Proof: Starting with the LHS and letting \(\lvert X \lvert\) denote the cardinality of \(X\).

\[\begin{align*} &\sum_x \lvert \lvert x - z \lvert \lvert^2 - \sum_x \lvert \lvert x - z \lvert \lvert^2\\ &= \sum_x x^T x - 2x^T z + z^T z - (\sum_x x^T x - 2 x^T \mu + \mu^T \mu)\\ &= \lvert X \lvert z^T z - \lvert X \lvert \mu^T \mu + \sum_x -2 x^T z + 2 x^T \mu\\ &= \lvert X \lvert z^T z - \lvert X \lvert \mu^T \mu + \frac{\lvert X \lvert}{\lvert X \lvert}\sum_x -2 x^T z + 2 x^T \mu\\ &= \lvert X \lvert (z^T z + \mu^T \mu - 2 \mu^T z)\\ &= \lvert X \lvert \lvert \lvert \mu - z \lvert \lvert^2 \end{align*}\]

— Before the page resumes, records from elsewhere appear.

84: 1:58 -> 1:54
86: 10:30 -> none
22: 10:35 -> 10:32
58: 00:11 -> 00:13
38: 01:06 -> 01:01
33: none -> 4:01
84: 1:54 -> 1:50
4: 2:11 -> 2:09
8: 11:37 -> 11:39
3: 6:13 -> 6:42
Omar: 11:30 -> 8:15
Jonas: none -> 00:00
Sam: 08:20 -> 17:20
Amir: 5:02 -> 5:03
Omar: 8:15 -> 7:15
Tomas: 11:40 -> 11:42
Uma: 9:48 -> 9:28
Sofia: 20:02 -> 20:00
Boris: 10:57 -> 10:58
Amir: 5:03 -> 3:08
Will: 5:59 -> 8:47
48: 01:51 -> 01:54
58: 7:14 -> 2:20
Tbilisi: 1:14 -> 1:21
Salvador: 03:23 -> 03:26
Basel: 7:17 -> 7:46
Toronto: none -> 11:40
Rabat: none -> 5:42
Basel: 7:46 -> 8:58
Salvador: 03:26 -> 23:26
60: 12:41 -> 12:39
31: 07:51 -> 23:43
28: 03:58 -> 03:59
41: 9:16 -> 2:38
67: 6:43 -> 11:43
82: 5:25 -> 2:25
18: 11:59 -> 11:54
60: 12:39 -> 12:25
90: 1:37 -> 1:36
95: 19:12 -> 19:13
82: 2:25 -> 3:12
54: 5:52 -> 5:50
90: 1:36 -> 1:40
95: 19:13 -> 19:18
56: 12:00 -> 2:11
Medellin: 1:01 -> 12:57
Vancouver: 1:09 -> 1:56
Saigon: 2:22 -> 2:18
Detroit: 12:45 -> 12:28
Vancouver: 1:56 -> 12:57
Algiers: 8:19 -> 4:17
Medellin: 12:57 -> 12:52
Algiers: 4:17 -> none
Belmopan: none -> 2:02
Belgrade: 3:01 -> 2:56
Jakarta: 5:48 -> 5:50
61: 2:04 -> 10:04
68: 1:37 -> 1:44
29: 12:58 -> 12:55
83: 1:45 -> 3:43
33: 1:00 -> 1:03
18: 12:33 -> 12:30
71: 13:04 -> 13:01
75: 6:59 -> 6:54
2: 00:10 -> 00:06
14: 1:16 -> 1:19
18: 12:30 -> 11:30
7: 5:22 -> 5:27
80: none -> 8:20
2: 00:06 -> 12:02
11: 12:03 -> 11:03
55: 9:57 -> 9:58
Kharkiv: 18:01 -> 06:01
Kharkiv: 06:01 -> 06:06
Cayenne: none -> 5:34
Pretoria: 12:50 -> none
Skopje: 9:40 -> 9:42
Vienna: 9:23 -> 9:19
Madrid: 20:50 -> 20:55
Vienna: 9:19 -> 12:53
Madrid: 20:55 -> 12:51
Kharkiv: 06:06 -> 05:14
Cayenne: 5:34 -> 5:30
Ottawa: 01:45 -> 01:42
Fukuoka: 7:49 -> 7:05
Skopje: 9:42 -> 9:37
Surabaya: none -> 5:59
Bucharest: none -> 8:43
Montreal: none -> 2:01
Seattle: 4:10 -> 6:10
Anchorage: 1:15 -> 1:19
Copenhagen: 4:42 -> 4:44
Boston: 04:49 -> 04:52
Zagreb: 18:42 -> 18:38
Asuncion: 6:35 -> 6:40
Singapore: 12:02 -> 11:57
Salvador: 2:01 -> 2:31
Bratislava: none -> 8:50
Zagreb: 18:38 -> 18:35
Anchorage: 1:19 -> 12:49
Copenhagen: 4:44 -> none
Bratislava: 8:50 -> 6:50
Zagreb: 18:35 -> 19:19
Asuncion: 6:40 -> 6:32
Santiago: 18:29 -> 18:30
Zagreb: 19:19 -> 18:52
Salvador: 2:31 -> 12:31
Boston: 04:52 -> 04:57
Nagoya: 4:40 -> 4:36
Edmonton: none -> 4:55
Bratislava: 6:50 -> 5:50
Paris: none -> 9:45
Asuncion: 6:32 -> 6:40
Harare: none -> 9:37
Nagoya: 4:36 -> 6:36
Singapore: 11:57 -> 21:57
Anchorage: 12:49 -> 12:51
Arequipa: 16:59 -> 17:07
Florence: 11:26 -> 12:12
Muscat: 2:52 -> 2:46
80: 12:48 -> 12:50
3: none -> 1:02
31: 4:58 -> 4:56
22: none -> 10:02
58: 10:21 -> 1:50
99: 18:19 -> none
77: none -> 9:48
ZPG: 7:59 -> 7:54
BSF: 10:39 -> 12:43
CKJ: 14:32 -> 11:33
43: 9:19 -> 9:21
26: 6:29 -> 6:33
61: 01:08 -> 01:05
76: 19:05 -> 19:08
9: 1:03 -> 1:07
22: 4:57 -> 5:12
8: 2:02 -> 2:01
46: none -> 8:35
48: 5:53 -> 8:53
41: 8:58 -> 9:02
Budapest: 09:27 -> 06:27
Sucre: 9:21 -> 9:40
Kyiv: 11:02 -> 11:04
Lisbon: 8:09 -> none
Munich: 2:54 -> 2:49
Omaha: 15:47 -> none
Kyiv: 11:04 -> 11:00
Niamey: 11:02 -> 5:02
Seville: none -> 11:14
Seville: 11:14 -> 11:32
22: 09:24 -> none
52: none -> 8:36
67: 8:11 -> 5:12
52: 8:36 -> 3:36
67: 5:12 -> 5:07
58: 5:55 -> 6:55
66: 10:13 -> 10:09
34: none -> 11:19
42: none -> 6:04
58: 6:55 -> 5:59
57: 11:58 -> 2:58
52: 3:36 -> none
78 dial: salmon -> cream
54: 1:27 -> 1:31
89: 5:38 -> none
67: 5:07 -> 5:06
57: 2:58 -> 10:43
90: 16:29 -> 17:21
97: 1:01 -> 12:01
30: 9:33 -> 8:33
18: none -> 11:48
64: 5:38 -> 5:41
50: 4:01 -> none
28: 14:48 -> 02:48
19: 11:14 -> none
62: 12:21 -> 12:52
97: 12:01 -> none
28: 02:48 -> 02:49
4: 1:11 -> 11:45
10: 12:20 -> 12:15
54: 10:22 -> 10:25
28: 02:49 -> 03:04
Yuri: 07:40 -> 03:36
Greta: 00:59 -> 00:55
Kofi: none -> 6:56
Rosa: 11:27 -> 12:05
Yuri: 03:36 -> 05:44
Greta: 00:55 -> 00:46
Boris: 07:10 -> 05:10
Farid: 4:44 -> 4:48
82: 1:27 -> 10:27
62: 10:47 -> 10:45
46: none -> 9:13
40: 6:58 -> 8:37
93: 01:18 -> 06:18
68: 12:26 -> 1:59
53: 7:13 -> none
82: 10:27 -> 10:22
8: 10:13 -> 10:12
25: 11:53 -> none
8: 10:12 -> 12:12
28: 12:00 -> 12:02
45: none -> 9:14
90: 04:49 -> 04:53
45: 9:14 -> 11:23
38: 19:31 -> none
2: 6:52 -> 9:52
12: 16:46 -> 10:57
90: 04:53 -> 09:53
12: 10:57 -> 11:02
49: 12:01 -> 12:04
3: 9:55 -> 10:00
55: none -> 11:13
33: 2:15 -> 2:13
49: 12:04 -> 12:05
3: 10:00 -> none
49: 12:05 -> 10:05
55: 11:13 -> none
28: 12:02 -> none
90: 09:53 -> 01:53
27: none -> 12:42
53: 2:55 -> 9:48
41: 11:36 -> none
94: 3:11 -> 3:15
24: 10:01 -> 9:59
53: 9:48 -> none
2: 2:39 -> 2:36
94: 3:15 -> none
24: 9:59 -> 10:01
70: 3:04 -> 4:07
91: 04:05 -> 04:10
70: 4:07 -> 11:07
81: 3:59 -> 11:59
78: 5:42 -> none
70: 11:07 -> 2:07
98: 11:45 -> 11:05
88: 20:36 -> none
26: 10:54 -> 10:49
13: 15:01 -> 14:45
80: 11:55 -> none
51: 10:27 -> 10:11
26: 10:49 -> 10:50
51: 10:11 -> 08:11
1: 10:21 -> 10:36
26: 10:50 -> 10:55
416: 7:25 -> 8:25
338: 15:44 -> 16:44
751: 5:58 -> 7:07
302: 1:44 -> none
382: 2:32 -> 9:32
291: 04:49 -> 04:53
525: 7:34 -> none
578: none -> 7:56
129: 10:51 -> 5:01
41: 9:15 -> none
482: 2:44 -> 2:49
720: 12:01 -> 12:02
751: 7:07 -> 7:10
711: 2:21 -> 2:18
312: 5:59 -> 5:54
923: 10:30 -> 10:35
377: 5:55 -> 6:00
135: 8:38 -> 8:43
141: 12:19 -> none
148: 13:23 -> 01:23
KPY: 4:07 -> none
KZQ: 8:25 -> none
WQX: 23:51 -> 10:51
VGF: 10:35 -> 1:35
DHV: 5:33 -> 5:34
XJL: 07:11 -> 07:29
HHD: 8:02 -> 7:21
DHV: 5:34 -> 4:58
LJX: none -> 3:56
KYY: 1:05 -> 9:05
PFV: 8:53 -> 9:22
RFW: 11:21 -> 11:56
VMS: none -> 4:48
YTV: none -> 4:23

Lemma 2: Let \(A\) be an arbitrary cluster in \(C_{opt}\) and let \(C\) be the clustering with a single centroid, chosen uniformly at random from \(A\). Then

\[\mathbb{E}[\phi(A)] = 2 \phi_{opt}(A)\]

Proof: Define the optimal centroid \(\mu_A := \frac{1}{\lvert A \lvert} \sum_{a \in A} a\).

\[\begin{align*} &\mathbb{E}[\phi(A)]\\ &= \sum_{a_0 \in A} p(a_0 \text{ initial centroid}) \, \phi(A)\\ &= \sum_{a_0 \in A} \frac{1}{\lvert A \lvert} \sum_{a \in A} \lvert \lvert a - a_0 \lvert \lvert^2\\ &= \frac{1}{\lvert A \lvert} \sum_{a_0 \in A} \Big(\lvert A \lvert \, \lvert \lvert a_0 - \mu_A \lvert \lvert^2 + \sum_{a \in A} \lvert \lvert a - \mu_A \lvert \lvert^2 \Big)\\ &= \sum_{a_0 \in A} \lvert \lvert a_0 - \mu_A \lvert \lvert^2 + \frac{1}{\lvert A \lvert} \sum_{a_0 \in A} \sum_{a \in A} \lvert \lvert a - \mu_A \lvert \lvert^2\\ &= 2 \sum_{a \in A} \lvert \lvert a - \mu_A \lvert \lvert^2\\ &= 2 \phi_{opt}(A) \end{align*}\]

Intuitively, this says that if you use a random point in a set as the centroid in lieu of the optimal centroid, then in expectation, the error is only twice the optimal error. This can be seen qualitatively because while some points will be closer to an arbitrary point than to the ideal centroid, most of the other points will be further away.